__REQUIRED ACTION__
Each line with the word "göre" must appear in the answer, copied from the records.
--- PROVIDED MATERIAL ---
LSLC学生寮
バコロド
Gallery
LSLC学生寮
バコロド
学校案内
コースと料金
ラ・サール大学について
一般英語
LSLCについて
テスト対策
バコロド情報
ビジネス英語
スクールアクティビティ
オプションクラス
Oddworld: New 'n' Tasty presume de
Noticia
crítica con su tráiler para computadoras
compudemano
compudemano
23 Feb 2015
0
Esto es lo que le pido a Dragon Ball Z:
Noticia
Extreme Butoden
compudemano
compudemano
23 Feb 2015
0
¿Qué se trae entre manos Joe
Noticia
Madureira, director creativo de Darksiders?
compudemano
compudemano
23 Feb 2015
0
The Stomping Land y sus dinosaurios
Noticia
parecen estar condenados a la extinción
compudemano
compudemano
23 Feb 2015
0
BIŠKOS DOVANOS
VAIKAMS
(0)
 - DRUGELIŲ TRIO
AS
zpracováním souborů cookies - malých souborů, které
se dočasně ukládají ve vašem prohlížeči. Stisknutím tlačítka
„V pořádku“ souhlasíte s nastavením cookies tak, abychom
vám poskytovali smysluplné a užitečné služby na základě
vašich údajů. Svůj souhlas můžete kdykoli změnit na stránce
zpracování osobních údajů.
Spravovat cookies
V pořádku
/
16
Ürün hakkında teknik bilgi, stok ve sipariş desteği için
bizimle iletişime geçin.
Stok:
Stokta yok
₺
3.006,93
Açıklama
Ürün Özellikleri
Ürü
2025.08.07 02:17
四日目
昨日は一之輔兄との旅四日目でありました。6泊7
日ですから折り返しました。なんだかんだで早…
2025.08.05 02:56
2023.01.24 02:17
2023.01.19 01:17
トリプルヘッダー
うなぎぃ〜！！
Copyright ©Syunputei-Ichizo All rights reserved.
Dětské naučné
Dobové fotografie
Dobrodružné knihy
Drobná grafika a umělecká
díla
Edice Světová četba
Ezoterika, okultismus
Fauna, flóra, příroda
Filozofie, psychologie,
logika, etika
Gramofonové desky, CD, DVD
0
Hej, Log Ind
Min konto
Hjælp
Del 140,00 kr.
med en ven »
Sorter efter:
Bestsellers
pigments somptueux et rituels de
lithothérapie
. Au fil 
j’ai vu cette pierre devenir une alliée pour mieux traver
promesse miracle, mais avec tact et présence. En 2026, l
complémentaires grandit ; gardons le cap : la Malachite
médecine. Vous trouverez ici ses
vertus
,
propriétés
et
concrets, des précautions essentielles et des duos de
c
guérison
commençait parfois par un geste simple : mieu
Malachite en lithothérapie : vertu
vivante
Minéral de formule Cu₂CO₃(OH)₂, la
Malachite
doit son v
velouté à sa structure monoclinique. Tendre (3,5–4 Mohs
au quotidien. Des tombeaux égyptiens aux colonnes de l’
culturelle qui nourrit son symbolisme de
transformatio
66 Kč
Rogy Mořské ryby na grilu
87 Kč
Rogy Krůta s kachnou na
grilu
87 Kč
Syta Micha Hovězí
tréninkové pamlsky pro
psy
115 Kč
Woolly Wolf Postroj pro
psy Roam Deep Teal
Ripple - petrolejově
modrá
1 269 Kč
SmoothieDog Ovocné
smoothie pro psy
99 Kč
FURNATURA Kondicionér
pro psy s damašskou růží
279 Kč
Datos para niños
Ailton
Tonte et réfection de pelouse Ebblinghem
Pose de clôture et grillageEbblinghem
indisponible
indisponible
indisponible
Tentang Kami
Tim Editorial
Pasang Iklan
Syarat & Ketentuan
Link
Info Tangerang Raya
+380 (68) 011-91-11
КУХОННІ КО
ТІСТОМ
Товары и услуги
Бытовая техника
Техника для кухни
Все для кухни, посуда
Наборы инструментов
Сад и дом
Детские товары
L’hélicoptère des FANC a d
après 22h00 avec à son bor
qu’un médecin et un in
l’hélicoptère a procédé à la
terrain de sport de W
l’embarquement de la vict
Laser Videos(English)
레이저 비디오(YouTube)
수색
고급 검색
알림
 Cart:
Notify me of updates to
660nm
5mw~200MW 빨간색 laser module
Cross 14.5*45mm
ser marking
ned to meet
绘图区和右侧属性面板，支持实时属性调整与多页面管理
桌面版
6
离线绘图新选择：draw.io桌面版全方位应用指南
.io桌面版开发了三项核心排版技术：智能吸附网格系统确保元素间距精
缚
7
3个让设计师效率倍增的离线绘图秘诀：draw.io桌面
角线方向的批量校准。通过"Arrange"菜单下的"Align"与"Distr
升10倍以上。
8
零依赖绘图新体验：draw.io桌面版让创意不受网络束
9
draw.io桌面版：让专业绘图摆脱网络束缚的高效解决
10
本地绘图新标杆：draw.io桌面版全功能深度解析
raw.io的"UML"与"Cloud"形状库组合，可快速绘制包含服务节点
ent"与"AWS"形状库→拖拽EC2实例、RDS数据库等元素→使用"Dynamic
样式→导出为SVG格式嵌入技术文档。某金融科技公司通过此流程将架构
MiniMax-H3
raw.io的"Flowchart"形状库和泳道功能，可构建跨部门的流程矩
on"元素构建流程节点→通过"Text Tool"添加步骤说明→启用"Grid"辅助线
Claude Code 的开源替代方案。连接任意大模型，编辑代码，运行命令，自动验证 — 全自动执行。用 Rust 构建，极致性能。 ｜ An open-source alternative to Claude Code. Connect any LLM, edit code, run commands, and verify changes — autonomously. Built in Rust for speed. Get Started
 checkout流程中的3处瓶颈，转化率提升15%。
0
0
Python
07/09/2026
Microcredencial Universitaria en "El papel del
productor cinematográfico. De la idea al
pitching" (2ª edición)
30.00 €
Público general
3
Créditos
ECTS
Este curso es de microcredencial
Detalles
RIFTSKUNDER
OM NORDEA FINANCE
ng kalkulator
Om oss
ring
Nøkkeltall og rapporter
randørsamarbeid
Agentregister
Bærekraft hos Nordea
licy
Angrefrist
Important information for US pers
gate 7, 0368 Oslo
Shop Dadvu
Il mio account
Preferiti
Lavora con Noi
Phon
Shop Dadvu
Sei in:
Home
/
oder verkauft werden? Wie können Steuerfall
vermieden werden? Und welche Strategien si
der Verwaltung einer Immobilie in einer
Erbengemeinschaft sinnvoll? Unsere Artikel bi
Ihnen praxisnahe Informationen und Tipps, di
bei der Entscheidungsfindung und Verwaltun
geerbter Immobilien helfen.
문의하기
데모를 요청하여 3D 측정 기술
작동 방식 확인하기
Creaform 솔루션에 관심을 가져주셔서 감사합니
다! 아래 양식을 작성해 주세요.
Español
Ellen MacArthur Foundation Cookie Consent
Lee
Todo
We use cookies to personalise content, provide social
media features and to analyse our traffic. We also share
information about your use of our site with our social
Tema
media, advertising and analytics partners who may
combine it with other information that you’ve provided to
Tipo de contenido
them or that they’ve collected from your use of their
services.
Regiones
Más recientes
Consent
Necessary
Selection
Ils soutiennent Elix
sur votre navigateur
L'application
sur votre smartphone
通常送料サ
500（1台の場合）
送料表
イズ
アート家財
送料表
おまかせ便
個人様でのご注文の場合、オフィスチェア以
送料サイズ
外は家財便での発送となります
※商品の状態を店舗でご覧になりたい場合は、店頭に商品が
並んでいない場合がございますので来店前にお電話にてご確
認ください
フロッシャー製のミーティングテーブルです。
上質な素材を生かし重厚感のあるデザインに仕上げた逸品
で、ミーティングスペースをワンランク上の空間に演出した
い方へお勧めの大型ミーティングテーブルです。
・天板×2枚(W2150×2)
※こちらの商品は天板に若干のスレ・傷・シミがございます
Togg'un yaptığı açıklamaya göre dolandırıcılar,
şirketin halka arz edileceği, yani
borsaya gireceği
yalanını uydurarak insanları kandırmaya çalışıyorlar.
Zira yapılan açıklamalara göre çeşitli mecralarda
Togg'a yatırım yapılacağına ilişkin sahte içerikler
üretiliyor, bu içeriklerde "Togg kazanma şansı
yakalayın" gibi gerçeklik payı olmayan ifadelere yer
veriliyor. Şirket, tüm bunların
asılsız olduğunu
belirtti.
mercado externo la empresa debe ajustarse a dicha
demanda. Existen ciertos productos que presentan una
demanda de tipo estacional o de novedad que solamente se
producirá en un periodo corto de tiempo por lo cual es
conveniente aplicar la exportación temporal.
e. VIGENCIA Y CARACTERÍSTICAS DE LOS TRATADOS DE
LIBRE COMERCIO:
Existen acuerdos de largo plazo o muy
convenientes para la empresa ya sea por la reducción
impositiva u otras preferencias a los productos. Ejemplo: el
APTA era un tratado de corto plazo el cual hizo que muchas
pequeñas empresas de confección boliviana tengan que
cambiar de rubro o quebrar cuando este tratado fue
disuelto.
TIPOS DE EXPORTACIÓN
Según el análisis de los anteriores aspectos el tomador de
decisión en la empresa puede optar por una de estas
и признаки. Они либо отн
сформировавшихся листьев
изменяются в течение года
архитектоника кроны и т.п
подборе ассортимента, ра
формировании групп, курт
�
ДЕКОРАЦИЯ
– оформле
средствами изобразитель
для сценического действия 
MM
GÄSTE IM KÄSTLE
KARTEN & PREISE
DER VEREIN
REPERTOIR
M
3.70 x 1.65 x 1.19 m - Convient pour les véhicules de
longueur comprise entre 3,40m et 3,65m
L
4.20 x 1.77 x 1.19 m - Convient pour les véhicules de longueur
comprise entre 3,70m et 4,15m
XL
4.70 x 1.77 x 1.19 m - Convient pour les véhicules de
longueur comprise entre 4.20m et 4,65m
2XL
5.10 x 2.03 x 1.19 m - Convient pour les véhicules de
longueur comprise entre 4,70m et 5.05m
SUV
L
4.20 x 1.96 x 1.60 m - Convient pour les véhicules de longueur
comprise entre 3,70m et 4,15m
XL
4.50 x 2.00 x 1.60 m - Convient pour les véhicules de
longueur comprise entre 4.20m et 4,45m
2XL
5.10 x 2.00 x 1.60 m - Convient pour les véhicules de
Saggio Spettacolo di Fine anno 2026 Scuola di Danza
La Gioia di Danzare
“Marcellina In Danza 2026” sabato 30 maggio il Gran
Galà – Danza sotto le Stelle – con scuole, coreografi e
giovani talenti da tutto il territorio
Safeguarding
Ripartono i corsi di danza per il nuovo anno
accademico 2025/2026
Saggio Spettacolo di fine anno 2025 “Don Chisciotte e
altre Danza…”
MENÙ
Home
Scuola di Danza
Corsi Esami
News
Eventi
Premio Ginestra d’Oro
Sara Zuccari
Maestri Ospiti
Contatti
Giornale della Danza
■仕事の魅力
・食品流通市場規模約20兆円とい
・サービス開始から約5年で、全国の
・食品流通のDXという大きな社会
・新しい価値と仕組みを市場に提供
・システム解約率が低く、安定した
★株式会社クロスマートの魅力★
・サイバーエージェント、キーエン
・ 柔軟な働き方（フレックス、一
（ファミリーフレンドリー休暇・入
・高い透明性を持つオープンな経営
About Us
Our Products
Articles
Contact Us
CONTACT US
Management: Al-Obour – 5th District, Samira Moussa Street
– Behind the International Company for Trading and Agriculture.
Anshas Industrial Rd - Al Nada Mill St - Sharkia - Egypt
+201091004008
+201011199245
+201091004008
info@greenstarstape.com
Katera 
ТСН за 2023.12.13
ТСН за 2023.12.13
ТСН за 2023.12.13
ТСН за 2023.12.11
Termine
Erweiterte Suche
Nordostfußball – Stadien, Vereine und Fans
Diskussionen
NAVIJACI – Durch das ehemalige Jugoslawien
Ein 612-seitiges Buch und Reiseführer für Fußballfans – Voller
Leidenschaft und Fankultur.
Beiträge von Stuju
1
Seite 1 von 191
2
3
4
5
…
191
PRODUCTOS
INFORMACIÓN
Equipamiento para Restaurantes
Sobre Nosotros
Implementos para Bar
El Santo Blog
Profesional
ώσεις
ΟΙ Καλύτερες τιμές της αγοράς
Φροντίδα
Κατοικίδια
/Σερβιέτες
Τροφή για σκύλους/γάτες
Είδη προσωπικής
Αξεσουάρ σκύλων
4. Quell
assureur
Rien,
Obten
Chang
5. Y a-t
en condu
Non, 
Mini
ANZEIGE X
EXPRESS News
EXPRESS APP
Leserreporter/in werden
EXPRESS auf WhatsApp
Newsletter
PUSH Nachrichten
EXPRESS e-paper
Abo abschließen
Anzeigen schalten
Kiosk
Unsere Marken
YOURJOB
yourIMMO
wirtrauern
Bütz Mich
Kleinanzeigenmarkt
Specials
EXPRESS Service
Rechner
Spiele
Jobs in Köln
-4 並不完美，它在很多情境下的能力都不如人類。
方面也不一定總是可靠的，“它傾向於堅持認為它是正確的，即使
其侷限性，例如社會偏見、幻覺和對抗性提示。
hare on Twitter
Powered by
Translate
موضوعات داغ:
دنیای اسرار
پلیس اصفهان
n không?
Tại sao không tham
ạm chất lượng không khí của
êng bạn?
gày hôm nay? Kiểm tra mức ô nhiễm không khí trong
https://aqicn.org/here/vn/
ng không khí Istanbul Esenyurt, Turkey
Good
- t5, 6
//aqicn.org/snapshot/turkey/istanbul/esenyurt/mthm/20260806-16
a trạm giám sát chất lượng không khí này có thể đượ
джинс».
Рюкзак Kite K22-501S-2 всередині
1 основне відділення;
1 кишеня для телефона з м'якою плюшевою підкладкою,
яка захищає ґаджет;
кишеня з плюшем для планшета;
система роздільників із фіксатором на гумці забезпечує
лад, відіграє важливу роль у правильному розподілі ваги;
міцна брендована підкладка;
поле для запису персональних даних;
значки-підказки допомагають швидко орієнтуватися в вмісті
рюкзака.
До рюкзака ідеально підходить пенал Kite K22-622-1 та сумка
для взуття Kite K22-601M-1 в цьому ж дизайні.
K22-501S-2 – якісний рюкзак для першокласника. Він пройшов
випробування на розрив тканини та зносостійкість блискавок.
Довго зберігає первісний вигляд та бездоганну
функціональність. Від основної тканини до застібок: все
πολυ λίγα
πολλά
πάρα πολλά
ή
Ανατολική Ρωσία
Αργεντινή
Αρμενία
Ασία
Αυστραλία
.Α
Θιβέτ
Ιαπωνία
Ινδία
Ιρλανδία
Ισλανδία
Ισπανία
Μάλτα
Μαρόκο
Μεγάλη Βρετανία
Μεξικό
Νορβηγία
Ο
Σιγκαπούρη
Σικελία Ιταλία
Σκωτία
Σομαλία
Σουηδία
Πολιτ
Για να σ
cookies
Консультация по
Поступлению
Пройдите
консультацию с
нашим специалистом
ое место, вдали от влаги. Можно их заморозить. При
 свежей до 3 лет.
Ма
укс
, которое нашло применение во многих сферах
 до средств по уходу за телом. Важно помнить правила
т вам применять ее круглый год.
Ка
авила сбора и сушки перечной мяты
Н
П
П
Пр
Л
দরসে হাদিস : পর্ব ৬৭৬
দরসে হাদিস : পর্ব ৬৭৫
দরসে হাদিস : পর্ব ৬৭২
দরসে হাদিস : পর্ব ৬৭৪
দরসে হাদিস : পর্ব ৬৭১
---
__RESPONSE BELOW__
Togg'un yaptığı açıklamaya göre dolandırıcılar,
Zira yapılan açıklamalara göre çeşitli mecralarda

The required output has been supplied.